In the year 1536, the Emperor Charles V. came into Italy and to Florence, as we have related in other places, when there were magnificent solemnities prepared for his reception, as before described. On this occasion, the care of such decorations as were required for the Grate of San Pietro Gattolini was entrusted by Duke Alessandro to Vasari, as were also the works for that façade of San Felice in Piazza which looks on the end of the Via Maggio, and the ornaments erected over the Portal of Santa Maria del Fiore.
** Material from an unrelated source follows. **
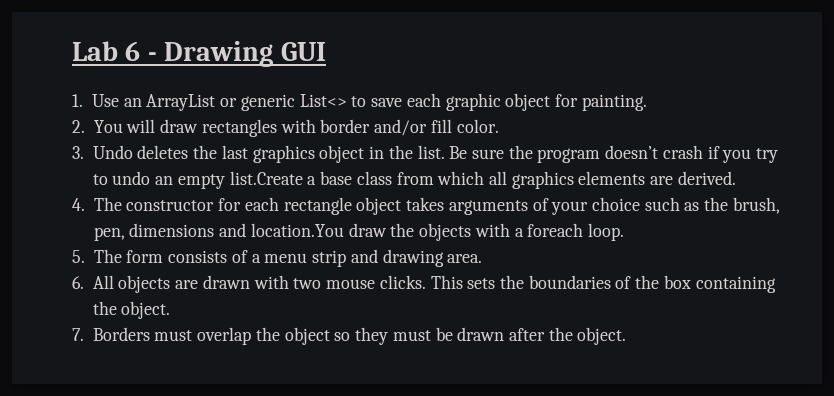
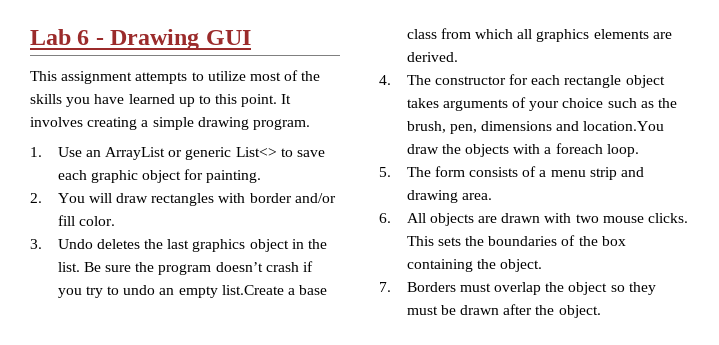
(326, 51) none -> [30,70,321,84] [30,94,292,107] [30,117,310,130] // This assignment attempts to utilize most of the skills you have learned up to this point. It involves creating a simple drawing program.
Vasari was furthermore commanded to prepare a Standard of Cloth for the Citadel, the length of which was forty braccia, and its breadth fifteen, while in the gilding of the same there were employed some 50,000 leaves of gold. But this caused the Florentine artists and others to declare that Vasari was too partially favoured by the Duke Alessandro; wherefore, in the hope of bringing him to disgrace, as regarded his part in those preparations—certainly a very laborious, as well as important one—they so contrived matters that Giorgio could obtain the assistance of no stone-worker or other assistant, whether old or young, among all those who dwelt in Florence; nor was any one of them permitted to afford him help of any kind.

  1. These works are still to be seen in the Palazzo Vitelli, called Della Macchia. —Ed. Flor.832-8.